Three feet inside the front door, the house ended in a blank, cement wall. The room in which he stood extended only three feet on either side, hardly large enough for him to turn around in; the whole damn house contained eighteen square feet of living space. He did manage to turn, however, and he looked up at the timbers, beams, and braces that held the false front of the house in place. He could not see much of the construction details in this dim light, but he saw more than enough to be convinced that the entire street was probably a fake, an enormous stage setting in the most fundamental sense.

Why?

He stood in the open door, leaned against the frame, and surveyed the porch, the lawn, the open street, and the dark woods across the way. Nothing moved. So far as he could tell, no one was out there waiting for him.

“Are you watching me, Galing?” he asked.

Silence.

“Hidden camera and microphones?” he asked.

He thought that he was on his own, that Galing didn't know where he was. But he couldn't take anything for granted now. The worst paranoia fears could prove to be true.

Anything could happen.

“Well,” he said softly, “if you are listening, you'd better come after me right away with your hypodermic gloves. I'm starting to get the goods on you. Before you know it, I'm going to have you and this crazy place figured.”

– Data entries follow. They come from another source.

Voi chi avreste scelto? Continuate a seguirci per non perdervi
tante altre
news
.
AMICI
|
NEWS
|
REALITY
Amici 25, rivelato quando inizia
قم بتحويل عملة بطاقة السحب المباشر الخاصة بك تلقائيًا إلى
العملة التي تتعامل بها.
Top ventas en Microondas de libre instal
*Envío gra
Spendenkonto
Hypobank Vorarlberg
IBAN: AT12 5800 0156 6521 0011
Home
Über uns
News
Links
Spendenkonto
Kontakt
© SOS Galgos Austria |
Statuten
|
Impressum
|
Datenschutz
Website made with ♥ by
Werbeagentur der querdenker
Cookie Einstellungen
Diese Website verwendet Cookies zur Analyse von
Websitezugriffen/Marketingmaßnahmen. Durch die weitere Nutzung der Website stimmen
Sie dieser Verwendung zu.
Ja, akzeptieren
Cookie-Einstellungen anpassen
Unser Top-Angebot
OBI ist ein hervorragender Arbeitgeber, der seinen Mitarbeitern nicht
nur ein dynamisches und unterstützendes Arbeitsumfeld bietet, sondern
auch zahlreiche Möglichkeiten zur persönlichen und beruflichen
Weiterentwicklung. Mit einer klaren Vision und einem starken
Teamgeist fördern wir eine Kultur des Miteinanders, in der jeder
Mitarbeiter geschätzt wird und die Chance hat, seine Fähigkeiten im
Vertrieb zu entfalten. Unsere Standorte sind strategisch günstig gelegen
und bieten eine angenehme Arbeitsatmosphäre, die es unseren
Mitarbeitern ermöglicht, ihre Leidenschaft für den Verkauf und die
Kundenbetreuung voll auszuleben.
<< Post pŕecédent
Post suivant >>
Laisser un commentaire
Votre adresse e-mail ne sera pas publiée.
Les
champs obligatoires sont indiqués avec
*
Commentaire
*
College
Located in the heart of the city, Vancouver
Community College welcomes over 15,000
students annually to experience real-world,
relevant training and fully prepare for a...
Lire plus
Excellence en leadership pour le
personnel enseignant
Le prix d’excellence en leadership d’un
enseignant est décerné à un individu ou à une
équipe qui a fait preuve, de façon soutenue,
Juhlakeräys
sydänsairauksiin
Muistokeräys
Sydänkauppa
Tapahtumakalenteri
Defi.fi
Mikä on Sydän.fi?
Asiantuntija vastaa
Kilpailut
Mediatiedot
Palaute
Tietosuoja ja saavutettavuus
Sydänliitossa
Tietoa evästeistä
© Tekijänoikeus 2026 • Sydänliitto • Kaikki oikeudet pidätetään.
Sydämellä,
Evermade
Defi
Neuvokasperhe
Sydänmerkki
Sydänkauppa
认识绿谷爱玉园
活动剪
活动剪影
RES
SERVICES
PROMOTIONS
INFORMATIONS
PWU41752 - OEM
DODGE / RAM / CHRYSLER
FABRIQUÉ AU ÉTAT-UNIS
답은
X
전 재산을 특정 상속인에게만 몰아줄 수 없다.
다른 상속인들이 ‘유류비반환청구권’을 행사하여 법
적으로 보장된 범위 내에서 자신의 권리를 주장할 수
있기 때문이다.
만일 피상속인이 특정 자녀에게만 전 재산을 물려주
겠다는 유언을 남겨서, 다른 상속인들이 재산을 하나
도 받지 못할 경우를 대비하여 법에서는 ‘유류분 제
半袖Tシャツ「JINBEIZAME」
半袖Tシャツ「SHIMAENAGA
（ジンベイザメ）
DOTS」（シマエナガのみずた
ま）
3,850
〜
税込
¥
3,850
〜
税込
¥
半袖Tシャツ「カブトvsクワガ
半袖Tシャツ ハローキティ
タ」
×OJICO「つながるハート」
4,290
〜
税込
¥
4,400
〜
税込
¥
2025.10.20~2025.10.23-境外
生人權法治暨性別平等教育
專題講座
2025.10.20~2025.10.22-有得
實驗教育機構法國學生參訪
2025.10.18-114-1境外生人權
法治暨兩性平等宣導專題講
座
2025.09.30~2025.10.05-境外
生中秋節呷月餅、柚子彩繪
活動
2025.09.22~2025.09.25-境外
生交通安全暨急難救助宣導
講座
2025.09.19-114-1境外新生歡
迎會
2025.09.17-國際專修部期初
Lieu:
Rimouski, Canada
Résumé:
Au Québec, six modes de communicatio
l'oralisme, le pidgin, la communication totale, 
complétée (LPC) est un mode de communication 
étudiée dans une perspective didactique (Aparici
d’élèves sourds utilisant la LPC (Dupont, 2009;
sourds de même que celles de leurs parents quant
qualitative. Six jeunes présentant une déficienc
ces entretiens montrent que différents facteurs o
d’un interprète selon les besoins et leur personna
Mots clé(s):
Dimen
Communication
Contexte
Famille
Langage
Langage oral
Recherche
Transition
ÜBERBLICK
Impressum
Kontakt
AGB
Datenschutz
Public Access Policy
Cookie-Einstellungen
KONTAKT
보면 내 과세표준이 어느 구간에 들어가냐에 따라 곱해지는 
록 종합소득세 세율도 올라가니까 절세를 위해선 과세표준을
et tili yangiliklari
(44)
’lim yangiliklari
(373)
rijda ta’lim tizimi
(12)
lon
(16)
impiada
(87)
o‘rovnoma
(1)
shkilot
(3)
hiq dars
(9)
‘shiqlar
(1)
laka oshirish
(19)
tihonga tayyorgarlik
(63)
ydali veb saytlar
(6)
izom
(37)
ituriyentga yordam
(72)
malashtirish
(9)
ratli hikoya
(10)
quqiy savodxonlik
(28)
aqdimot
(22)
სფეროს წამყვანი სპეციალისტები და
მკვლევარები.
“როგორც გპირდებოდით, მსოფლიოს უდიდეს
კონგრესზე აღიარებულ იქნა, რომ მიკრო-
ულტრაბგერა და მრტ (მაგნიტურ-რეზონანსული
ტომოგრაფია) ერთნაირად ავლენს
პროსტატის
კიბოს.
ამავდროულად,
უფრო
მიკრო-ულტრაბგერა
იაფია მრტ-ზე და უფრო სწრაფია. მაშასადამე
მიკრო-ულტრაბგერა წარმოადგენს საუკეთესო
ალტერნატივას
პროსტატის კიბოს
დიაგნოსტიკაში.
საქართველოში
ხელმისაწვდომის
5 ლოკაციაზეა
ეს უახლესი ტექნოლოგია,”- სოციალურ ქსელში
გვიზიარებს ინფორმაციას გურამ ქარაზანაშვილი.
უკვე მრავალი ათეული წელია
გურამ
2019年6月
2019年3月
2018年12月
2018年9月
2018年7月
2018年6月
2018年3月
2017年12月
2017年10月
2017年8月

He suddenly decided that it was healthy to stand here talking to himself. He went across the porch, down the steps, and over to the open ground between this house and the next. He wanted to know why he hadn't seen the cement wall that surely lay between them. Even close up to it, he seemed to be staring at a vista of lawns and other houses on parallel streets, the winking red warning lights on a distant radio tower… He turned, searched the shrubs that grew between the houses, and in a minute he located the hologram projectors. When he kicked these part, the pretty pictures ceased to be and were replaced by a plain cement wall.

Now he was getting somewhere.

But he didn't know just where in the hell he was getting.